Stored entries
▽
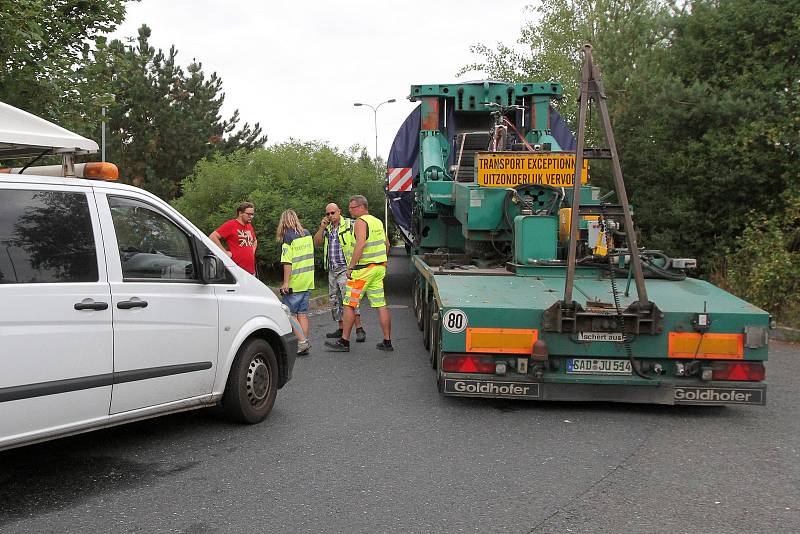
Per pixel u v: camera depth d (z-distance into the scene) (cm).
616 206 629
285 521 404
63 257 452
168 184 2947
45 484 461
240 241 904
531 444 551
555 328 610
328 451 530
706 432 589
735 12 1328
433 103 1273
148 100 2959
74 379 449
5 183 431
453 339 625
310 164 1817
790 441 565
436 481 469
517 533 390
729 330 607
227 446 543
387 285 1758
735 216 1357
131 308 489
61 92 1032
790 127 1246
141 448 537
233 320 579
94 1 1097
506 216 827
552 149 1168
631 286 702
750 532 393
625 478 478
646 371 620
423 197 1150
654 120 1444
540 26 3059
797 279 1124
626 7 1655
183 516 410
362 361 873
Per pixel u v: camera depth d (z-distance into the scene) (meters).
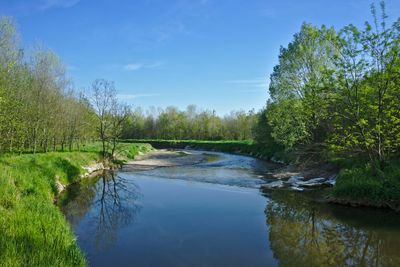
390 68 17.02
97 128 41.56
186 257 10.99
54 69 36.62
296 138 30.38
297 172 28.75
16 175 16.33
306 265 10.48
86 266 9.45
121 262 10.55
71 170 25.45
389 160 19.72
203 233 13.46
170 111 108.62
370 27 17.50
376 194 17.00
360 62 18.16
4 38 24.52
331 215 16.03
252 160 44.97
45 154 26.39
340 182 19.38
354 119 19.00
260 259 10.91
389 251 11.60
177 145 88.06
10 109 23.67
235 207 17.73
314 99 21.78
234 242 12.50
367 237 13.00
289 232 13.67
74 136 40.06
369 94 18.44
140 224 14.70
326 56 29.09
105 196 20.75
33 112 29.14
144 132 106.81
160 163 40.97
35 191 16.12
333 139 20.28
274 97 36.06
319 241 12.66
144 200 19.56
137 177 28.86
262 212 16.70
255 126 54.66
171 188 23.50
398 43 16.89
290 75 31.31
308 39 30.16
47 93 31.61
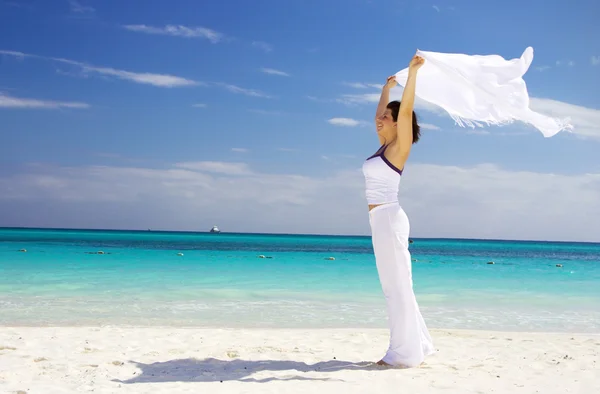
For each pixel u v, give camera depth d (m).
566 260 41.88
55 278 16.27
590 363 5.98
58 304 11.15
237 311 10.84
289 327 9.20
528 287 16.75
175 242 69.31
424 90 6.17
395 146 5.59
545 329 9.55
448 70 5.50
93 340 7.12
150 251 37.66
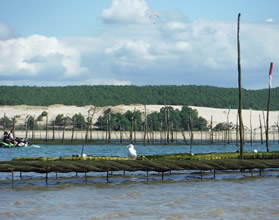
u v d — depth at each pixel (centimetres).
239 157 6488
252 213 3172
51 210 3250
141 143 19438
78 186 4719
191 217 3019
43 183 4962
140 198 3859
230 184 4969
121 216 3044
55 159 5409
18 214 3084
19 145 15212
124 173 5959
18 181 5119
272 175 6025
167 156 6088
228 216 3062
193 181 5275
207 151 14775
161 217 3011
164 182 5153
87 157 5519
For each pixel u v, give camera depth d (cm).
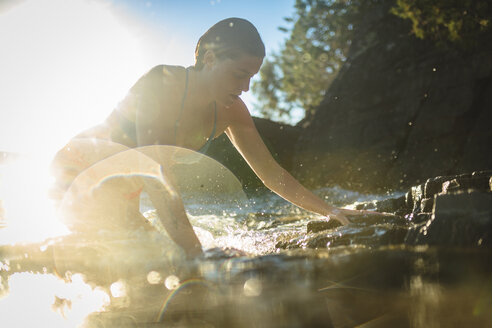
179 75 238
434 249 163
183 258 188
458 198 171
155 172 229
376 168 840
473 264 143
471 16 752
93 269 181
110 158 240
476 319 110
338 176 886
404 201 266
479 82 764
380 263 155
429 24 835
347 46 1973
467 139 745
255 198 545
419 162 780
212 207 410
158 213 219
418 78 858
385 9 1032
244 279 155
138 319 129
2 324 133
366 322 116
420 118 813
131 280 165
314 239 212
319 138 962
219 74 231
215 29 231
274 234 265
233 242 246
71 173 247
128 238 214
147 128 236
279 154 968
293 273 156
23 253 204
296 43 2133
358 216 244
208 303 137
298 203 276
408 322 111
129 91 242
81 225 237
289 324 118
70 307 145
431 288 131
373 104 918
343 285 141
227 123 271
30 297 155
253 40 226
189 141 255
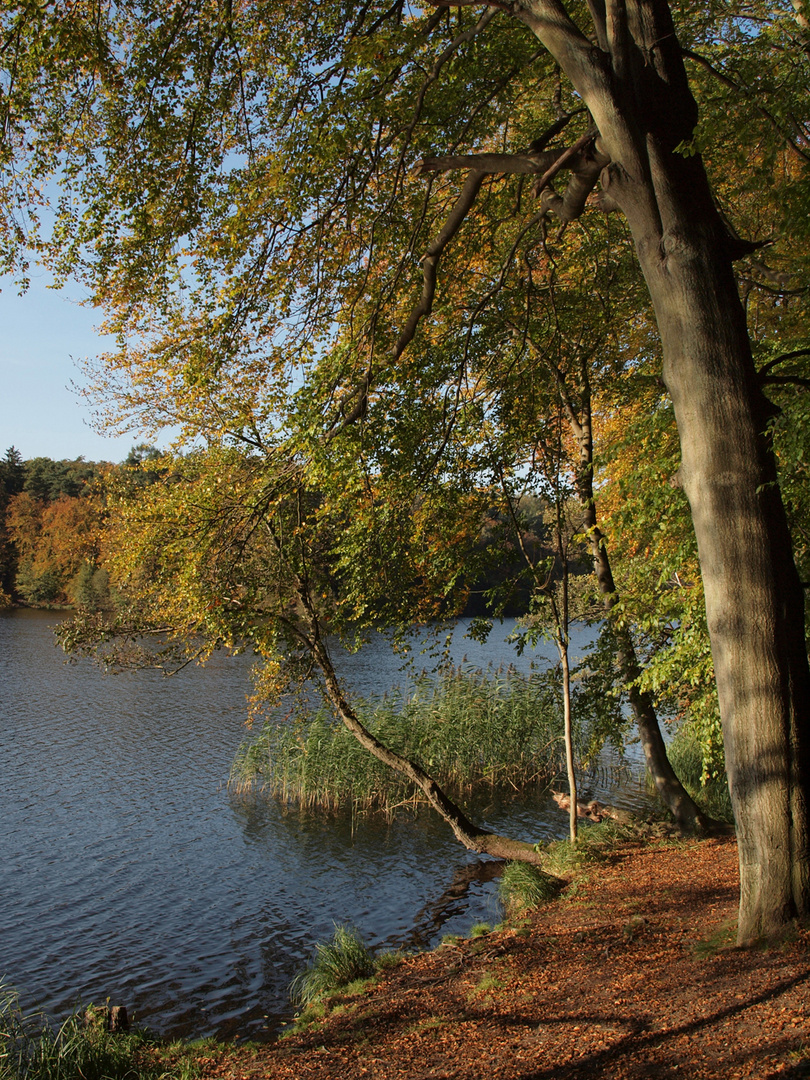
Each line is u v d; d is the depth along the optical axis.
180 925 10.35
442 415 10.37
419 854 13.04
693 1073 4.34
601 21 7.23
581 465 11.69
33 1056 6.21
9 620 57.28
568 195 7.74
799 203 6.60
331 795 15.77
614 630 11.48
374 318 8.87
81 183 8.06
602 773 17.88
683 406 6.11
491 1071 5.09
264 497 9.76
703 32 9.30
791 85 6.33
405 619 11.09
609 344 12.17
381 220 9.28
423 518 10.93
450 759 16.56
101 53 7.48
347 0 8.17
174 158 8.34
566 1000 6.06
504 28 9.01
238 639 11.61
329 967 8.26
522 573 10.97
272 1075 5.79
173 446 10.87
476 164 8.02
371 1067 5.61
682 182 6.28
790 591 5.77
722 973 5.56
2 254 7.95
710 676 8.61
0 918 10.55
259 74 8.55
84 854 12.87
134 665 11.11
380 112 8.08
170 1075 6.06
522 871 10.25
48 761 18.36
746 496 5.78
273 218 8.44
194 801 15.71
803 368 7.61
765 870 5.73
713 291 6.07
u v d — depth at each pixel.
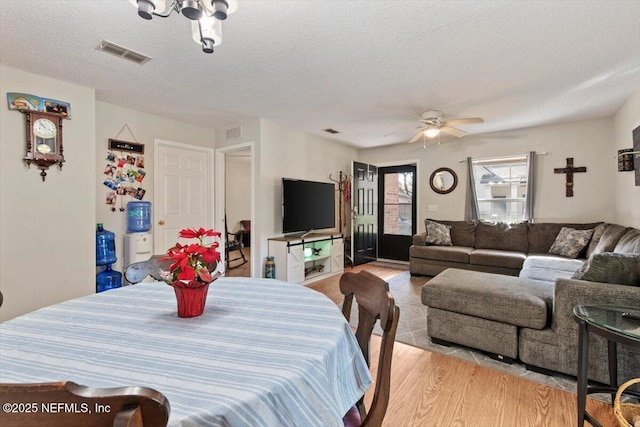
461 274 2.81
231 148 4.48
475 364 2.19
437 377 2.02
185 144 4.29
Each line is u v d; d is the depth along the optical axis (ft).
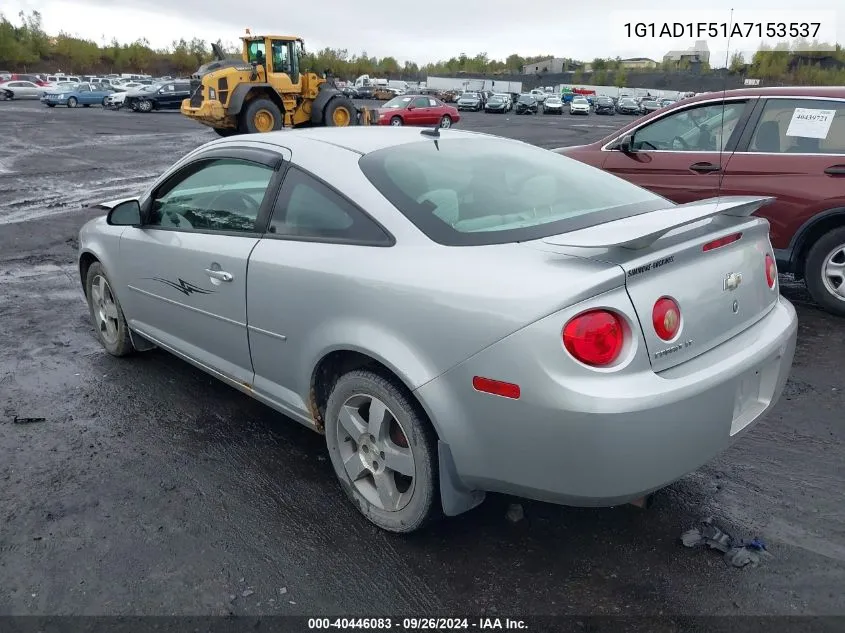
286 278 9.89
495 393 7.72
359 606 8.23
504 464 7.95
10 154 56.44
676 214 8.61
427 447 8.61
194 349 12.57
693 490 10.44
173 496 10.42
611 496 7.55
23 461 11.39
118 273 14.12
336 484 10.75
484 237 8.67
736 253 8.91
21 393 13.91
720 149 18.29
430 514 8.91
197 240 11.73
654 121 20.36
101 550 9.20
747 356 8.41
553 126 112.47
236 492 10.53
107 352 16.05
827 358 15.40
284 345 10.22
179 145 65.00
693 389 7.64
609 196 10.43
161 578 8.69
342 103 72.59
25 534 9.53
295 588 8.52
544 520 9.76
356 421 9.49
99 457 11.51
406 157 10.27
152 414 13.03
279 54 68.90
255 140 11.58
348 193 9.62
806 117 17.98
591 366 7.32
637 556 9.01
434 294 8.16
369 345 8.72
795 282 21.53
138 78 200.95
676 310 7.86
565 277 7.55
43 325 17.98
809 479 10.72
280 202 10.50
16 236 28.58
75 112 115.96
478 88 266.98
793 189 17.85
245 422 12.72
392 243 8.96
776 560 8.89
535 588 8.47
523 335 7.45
△
What to produce
Your task is to retype the entries verbatim, starting with the line that holds "371 1067 5.61" and stopping after the line that holds "u v d — depth at each pixel.".

Your response
371 1067 5.61
682 182 6.28
790 591 5.77
722 973 5.56
2 254 7.95
710 676 8.61
0 918 10.55
259 74 8.55
84 854 12.87
134 665 11.11
380 112 8.08
170 1075 6.06
522 871 10.25
48 761 18.36
746 496 5.78
273 218 8.44
194 801 15.71
803 368 7.61
765 870 5.73
713 291 6.07
u v d — depth at each pixel.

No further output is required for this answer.